Solar radiation alone if probably insufficient to cause melanoma. The environmental risk of ultraviolet radiation of varying duration, frequency and intensity interacts with host factors such as genetic predisposition to melanoma, skin pigmentation, tendency to freckle, number and size of moles, and the presence of atypical moles.

A dark-skinned person with no predisposing family history is at substantially less risk for melanoma than a white-skinned, fair-haired person who sunburns and freckles when exposed to intense sunlight.

Epidemiologic studies of exposure to sunlight have shown results that are sometimes difficult to interpret. For example, most studies have indicated that outdoor workers who are exposed to sunlight on a daily basis are at less risk for melanoma than indoor workers. Results such as this require more investigation. In one subtype of melanoma—lentigo maligna melanoma (LMM)—there is a clear association between accumulative lifetime exposure to solar radiation and melanoma risk. LMM is consistently found on chronically sun-exposed parts of the face and body in elderly white-skinned people. LMM accounts for approximately 5% of melanomas in the United States.

The melanoma risk associated with non-solar ultraviolet radiation—e.g., sunbeds and tanning parlors—is not well defined. Some studies have shown slight to moderate increase in risk. Some criticism of the studies points out that it is difficult to differentiate between solar exposure and sunlamp exposure in persons who use both methods to achieve tanning. No evidence has been found to support claims that tanning under sunlamps protects against melanoma.

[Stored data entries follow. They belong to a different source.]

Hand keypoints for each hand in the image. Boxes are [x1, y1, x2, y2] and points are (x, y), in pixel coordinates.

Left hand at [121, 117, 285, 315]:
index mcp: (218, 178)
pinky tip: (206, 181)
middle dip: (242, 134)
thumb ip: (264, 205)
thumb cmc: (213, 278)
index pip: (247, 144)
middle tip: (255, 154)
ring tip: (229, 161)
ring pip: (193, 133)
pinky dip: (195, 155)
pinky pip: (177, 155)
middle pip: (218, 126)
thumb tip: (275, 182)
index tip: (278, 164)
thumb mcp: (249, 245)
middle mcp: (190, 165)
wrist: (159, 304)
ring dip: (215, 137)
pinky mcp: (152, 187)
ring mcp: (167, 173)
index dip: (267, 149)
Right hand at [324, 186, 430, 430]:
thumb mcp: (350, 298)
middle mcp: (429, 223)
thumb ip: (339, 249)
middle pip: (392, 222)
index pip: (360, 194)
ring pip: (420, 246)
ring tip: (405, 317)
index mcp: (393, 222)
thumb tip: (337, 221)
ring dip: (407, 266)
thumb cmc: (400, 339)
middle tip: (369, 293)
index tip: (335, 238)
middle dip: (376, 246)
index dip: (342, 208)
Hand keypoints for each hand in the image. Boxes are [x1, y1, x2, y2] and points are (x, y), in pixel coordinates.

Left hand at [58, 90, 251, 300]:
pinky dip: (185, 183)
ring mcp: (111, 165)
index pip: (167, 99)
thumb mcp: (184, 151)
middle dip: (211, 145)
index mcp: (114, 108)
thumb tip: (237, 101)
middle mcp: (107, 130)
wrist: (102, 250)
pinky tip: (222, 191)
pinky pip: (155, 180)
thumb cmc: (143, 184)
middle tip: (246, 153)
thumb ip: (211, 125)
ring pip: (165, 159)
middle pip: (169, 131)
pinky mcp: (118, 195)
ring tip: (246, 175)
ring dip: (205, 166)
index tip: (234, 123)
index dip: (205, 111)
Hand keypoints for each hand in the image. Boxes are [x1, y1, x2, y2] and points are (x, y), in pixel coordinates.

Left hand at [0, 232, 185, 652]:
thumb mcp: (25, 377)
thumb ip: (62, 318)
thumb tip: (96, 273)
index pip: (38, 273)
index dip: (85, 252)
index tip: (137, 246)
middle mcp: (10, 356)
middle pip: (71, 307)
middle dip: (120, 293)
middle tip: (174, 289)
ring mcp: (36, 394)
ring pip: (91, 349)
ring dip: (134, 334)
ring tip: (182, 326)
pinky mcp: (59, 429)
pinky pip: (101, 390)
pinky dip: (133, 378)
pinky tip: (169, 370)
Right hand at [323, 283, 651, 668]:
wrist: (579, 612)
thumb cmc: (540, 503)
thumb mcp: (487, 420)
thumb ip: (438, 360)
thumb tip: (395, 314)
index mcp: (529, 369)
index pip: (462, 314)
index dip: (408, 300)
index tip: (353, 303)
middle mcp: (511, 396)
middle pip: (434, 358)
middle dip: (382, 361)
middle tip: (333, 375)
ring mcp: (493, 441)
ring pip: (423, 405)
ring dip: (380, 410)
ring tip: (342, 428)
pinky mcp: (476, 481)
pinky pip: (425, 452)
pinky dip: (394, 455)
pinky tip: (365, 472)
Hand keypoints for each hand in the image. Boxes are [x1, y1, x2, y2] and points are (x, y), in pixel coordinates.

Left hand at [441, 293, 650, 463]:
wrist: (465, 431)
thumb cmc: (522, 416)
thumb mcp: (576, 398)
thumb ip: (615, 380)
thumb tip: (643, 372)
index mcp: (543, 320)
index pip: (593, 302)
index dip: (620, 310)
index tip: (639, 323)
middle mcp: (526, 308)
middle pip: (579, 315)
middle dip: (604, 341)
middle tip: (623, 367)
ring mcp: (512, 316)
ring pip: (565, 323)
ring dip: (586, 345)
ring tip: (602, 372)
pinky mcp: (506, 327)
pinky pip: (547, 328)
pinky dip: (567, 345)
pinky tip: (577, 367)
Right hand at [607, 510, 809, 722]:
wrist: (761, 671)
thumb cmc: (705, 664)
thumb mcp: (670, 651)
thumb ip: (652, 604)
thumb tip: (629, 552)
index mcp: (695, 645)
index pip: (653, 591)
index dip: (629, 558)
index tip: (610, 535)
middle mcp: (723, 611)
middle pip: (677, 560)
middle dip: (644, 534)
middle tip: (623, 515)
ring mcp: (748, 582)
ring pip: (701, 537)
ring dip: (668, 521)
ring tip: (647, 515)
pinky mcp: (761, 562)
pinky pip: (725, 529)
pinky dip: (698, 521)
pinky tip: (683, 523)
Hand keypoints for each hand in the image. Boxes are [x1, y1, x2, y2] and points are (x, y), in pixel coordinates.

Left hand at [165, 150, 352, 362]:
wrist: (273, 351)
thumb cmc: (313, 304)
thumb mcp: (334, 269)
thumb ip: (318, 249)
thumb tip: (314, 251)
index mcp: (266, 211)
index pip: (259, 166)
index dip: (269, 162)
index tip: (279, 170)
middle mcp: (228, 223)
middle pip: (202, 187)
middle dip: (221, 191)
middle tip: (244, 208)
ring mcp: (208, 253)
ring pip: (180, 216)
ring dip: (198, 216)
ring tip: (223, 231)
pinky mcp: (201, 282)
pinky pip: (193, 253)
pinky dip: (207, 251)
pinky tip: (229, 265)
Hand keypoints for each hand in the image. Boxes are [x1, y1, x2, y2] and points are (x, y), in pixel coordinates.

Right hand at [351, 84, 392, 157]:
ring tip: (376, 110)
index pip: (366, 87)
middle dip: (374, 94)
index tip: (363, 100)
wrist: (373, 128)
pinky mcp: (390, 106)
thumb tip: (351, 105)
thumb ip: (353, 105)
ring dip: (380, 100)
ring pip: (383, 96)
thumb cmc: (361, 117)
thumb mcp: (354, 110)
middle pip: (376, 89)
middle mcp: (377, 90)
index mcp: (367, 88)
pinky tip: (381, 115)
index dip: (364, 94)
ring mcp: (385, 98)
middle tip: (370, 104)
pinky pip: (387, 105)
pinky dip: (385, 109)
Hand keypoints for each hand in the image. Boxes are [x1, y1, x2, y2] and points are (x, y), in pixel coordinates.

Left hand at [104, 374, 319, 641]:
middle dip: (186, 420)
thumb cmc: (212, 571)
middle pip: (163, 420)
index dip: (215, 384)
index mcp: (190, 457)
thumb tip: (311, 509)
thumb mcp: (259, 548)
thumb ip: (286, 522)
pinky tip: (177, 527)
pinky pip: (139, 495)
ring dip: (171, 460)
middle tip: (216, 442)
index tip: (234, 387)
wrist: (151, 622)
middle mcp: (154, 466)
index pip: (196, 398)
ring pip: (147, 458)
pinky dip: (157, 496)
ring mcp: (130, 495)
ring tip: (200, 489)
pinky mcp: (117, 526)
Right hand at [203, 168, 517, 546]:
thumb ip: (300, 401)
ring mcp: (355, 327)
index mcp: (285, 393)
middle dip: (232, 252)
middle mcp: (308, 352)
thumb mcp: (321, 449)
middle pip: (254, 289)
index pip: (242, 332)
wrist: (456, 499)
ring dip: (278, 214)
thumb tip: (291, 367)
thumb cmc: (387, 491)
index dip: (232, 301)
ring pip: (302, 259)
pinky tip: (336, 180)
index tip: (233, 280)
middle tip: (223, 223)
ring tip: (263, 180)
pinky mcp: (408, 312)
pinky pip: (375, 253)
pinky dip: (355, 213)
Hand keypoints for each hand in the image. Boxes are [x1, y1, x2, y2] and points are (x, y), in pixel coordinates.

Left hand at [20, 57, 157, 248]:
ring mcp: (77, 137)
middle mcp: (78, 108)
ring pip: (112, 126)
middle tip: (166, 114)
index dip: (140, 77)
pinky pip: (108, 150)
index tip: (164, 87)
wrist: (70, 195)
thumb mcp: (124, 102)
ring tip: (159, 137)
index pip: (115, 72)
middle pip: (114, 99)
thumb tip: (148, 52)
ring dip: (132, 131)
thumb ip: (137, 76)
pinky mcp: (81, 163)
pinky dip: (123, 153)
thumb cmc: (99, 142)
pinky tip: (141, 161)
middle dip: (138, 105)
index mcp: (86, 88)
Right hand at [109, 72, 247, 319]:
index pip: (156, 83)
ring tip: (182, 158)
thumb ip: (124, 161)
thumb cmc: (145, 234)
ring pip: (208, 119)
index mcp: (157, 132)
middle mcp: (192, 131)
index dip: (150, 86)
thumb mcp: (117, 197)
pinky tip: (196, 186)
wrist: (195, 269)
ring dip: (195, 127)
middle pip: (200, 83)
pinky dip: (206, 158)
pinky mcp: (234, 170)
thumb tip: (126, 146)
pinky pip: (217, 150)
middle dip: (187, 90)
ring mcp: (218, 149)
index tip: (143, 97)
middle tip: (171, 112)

No chemical or occupational carcinogen has been shown to be a risk factor for melanoma. Studies that indicate some increased risk in certain chemical industry occupations have not been able to separate recreational sun exposure and other melanoma risk factors from occupational exposure to suspected chemicals.

Melanoma risk is usually a complex inter-relationship between host and environmental risk factors. Host factors for skin pigmentation may have a predisposing effect when the person is exposed to certain environmental factors such as intense or long-duration solar radiation. Ultraviolet radiation may result in increased numbers of acquired pigmented moles, and may induce atypical moles to develop melanoma. Ultraviolet radiation can not be held responsible for melanoma in sun-protected sites. The majority of melanomas occur in areas of the body that are regularly covered by clothing.